Coincidence alert: One of the two detectives assigned to the Tanner girls’ case — Dr. Abigail Winter, a forensic psychologist with the F.B.I. — had a mistreated sister and a narcissistic mother, too. So she is well prepared to empathize with Cass as she investigates her disappearance, but that’s only half of Abby’s job. She and her male, safely married partner — just about the only nongoatish guy in the book — also have to figure out what became of Emma, who went missing and was never seen again.


The author Wendy Walker.

Bill Miles

Walker, who has been both an investment banker and an attorney practicing family law, leans hard on authority figures in her stories. She used a rape victim’s psychiatrist to narrate “All Is Not Forgotten,” and she tells half this story from Abby’s perspective, in reassuringly levelheaded, third-person language.

Abby has the relatively simple job of appraising Cass’s account, trying to figure out what it’s missing and chasing every lead. Cass, who lives in Connecticut (as does Walker), says she and Emma were spirited off to Maine and held captive on an island that had no identifying features. Grocery bags? Labels on catalogs? Neighbors or unexpected visitors? None of that. They were kept there by a solicitous-seeming couple.

That’s the necessary part of the story. Then there are the Styrofoam peanuts, like this one: “The thought of being free overwhelmed me with happiness. The thought of getting caught overwhelmed me with fear. Waves of elation and dread rolled through my body like the ocean, each one crashing against a wall and giving way to the next.” That’s what Cass sounds like when she keeps talking despite having nothing to say.
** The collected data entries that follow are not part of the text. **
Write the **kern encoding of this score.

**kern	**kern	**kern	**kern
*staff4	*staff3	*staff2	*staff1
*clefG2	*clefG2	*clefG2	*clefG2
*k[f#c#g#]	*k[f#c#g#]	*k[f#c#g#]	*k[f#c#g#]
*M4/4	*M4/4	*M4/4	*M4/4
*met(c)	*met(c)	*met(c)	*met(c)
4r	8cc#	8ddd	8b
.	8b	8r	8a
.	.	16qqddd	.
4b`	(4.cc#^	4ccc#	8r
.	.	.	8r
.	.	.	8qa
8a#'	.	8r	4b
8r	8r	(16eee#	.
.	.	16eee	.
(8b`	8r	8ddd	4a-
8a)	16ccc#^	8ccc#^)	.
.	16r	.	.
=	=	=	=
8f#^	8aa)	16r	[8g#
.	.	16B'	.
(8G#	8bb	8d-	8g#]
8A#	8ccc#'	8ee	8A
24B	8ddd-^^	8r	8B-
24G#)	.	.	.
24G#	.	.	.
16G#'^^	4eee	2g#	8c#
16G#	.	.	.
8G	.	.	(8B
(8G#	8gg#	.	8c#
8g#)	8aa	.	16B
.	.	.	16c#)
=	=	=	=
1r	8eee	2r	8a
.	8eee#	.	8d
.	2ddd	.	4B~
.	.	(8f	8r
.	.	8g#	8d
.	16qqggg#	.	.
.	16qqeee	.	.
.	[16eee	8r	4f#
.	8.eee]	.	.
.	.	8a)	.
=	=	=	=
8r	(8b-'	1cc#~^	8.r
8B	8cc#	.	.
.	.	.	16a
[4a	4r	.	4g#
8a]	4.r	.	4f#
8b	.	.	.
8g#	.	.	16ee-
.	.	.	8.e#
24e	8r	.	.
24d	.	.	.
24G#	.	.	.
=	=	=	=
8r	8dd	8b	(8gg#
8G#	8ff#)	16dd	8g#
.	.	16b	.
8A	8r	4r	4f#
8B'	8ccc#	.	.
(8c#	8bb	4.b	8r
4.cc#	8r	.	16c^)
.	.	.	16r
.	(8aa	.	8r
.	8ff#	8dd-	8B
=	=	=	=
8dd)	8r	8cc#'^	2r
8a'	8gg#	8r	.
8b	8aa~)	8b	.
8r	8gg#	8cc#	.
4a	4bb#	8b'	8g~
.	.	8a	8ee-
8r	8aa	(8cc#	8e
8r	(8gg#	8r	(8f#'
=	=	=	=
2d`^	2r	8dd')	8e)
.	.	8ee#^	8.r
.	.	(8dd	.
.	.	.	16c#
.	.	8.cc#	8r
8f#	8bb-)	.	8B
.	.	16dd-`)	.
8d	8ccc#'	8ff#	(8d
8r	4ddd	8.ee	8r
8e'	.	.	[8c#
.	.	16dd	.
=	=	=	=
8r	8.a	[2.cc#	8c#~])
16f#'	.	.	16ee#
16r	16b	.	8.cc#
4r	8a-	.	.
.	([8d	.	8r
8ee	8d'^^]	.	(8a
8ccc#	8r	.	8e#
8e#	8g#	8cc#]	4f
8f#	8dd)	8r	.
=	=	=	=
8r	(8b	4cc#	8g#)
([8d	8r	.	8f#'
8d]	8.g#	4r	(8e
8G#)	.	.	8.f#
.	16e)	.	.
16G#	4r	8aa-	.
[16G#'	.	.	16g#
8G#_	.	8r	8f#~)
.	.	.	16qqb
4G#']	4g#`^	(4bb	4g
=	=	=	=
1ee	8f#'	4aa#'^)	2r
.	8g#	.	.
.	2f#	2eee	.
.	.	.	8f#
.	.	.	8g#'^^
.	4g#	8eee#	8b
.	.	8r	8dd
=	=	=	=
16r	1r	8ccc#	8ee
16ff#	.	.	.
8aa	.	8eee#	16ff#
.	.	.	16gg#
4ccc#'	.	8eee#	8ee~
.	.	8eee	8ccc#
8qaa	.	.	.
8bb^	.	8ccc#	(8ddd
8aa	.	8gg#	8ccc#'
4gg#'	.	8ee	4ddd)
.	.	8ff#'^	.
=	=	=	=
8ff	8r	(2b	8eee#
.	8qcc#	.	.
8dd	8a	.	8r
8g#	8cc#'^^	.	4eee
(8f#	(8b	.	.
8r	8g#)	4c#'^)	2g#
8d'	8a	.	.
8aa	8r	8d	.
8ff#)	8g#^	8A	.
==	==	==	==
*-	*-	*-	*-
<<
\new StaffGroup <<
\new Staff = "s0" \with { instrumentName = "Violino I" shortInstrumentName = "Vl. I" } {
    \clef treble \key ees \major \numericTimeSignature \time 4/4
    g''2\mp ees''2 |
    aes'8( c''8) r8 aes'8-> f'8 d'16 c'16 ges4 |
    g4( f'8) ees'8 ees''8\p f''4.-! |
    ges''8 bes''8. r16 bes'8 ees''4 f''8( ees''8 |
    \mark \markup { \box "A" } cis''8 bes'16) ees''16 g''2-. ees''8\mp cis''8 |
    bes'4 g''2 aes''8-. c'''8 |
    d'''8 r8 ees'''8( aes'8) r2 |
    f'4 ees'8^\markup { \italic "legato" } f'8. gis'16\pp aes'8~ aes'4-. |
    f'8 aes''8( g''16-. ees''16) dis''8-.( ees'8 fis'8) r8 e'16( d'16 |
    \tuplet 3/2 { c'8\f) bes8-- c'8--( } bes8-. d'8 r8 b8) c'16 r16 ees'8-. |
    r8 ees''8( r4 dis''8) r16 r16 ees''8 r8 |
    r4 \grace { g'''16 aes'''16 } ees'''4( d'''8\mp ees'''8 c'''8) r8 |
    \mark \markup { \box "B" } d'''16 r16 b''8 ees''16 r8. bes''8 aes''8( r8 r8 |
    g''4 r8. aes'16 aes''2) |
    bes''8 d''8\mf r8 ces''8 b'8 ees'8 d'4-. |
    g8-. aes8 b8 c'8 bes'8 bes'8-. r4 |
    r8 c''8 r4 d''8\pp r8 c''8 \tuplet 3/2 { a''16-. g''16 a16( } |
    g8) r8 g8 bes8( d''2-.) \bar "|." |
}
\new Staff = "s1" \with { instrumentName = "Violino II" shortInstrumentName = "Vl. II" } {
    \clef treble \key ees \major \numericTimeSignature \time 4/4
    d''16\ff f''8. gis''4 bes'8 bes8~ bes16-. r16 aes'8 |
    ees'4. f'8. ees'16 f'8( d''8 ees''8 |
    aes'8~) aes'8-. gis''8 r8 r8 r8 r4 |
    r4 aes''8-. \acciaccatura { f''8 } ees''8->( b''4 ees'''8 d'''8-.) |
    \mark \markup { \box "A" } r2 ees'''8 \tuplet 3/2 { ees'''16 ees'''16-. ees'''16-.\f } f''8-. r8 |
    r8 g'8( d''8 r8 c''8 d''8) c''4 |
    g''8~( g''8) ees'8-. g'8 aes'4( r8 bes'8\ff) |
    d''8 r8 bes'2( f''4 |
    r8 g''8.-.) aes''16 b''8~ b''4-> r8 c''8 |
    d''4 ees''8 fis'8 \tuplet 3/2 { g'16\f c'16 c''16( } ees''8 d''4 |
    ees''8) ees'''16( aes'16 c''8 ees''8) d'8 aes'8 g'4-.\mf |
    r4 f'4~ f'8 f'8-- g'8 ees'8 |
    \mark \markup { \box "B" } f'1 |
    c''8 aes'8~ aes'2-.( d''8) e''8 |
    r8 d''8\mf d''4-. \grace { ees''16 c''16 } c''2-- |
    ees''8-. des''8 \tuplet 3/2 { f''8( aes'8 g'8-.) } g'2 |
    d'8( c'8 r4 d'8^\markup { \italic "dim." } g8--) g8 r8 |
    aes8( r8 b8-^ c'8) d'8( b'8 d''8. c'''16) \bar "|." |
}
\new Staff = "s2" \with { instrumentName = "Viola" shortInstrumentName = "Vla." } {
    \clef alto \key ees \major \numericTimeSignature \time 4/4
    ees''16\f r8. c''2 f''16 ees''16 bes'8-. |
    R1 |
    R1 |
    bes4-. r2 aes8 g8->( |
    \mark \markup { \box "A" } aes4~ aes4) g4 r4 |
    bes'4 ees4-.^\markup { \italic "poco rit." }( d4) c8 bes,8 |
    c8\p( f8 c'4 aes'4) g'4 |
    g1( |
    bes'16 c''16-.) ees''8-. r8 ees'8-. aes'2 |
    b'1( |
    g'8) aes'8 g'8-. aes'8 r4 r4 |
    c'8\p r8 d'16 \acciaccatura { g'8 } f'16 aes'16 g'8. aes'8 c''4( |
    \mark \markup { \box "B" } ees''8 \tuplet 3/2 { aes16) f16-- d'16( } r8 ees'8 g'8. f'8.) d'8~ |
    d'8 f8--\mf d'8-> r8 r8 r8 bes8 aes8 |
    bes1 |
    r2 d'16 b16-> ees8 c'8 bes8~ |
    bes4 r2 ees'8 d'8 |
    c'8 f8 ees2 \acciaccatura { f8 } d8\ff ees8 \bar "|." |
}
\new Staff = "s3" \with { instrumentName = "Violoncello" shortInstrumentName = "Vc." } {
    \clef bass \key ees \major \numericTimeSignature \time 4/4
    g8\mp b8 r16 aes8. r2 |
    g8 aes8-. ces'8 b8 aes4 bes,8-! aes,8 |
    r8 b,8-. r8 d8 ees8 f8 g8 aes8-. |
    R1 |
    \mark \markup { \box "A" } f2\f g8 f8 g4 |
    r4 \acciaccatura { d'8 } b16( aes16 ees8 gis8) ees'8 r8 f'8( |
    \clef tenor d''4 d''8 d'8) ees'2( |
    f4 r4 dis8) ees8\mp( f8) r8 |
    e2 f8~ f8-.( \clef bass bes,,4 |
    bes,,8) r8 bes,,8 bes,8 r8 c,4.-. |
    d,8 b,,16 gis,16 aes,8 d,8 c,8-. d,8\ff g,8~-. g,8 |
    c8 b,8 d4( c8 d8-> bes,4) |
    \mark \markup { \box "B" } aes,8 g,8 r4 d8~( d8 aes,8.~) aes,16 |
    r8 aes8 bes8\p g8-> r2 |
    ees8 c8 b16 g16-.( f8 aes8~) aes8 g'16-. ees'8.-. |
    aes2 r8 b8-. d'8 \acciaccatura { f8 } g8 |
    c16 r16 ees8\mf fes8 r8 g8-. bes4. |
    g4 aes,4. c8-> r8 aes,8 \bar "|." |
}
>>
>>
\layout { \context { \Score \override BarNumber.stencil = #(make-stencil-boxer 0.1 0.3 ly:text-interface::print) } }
But most of “Emma in the Night” is about twists. Walker made them a specialty in “All Is Not Forgotten,” and she piles them on again this time, to much less credible effect. Thanks to this overkill, each of this book’s characters becomes more detestable as he or she becomes more fully revealed. Almost all of them are manipulative, delusional or dangerous. And the reader helplessly waits to see which of the endless terrible things that could happen actually will. If you like that kind of randomness, great. If you prefer rational plotting, you may blow a gasket over this.

“Emma in the Night” also offers the extra perk of treating marriage as flat-out war between the sexes. (Everyone in the book is seemingly straight.) The men here combine kinks with a sense of entitlement, and readily victimize the women, who are treated to a high quota of misogyny. A number of the women are sick, self-loathing schemers eager to act out their revenge fantasies, so the battle lines are evenly drawn.

At least Dr. Abby Winter turns out O.K., although any show of rotten mothering by “Mrs. Martin” is apt to trigger a predictable flashback to Abby’s childhood. And Cass? Well, it’s Walker’s job to keep us guessing, even at the risk of clumsily building her heroine out of mismatched parts.

Finally, where’s Emma? If this were a better book, we would be on tenterhooks about that question throughout. Instead, there’s so much else going on that solving the riddle of her disappearance sometimes shrinks into a minor matter. But Emma is not forgotten. Rest assured that the opportunity for a big, exploitative here-comes-Emma scene does not go to waste.